= Centre for Recent Drawing =

Curatorial space in London, United Kingdom

The Centre for Recent Drawing (C4RD) is a non-commercial curatorial space in London, for the exhibition of recent drawing and providing access and discussion for current drawing practice, and to foster the audience for drawing within the general public. It was founded by Andrew Hewish in 2004.

==Overview==
The centre was established to provide a site in London for the display of drawings free from the commercial concerns that pervade the London art scene and to provide a context for drawing that could also exist beyond the demands of the fine arts. Its emphasis is on recent rather than the more commercially regulated 'contemporary'.
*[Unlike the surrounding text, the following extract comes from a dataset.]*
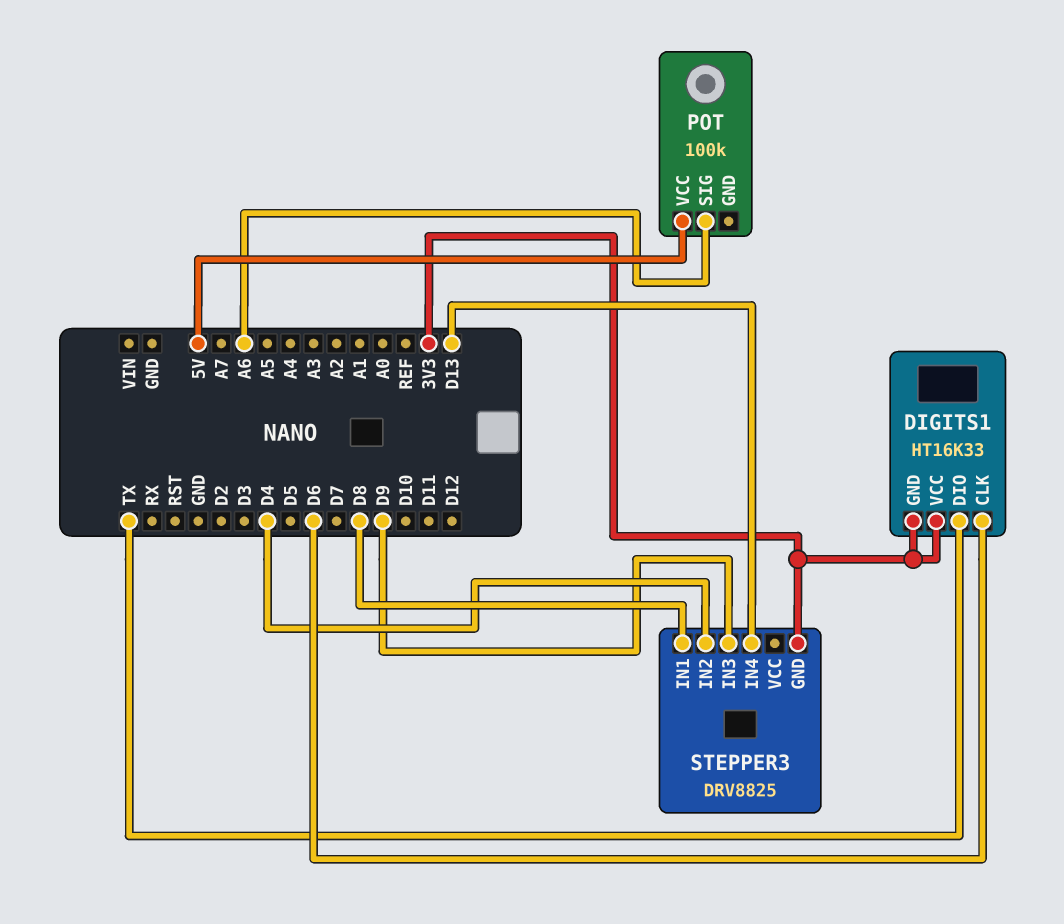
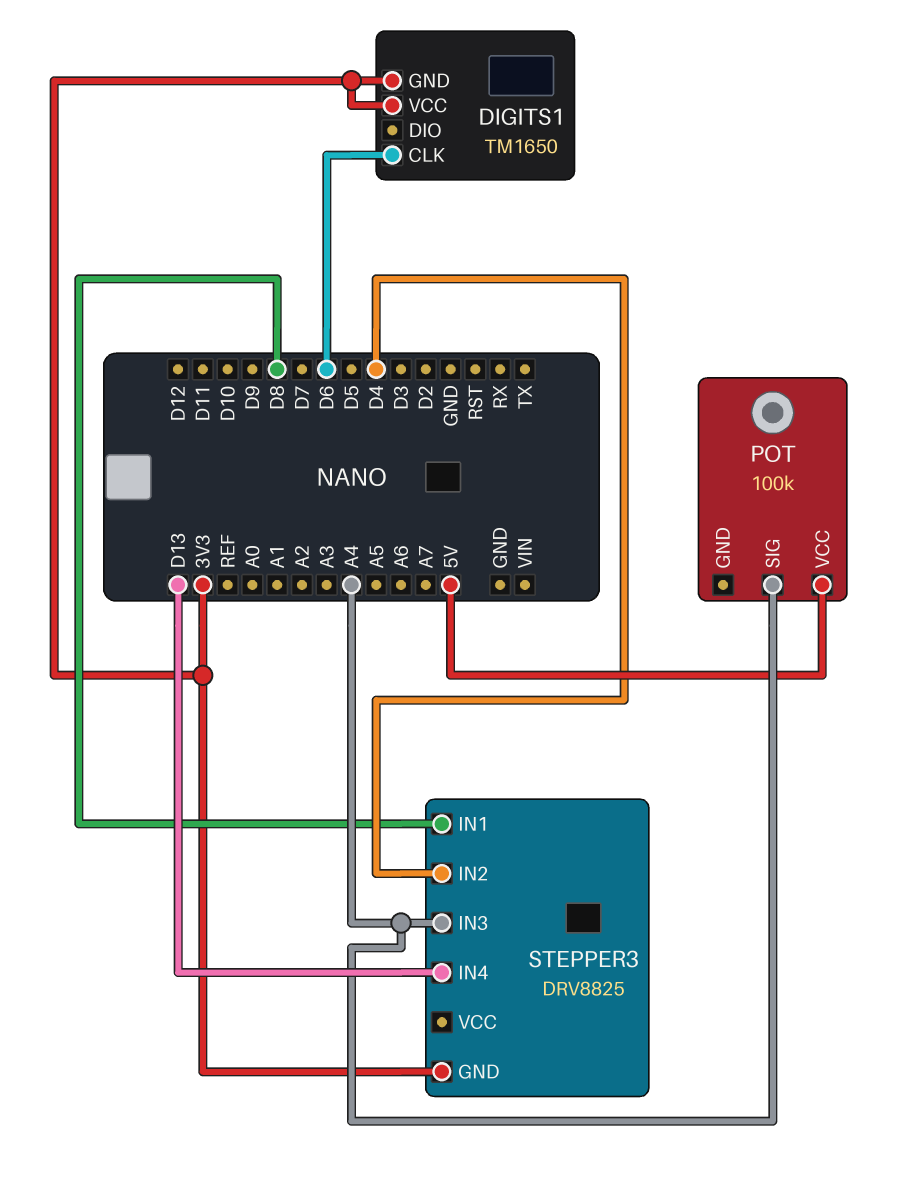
DIGITS1: HT16K33 -> TM1650
DIGITS1 pin DIO: TX -> none
POT pin SIG: A6 -> A4
STEPPER3 pin IN3: D9 -> A4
As a centre it aims to operate as a node of activity between the artist's studio, art college, school, therapeutic or architectural practice and the public, to provide experience in exhibition and curatorship, to add focus to a college programme and to share the experience of drawing.

==Activities==
Since 2004 C4RD has provided a museum space for the exhibition of drawings by established and emerging international and UK artists, illustrators and designers, architects, art therapists, musicians and students in art from various art institutions in Britrain: Royal Academy, Loughborough University, Goldsmiths College, Camberwell College of Arts, London Metropolitan University, Wimbledon School of Art, Royal College of Art and the Prince's Drawing School. It is a non-profit volunteer-run, non-governmental organisation dependent on private donation.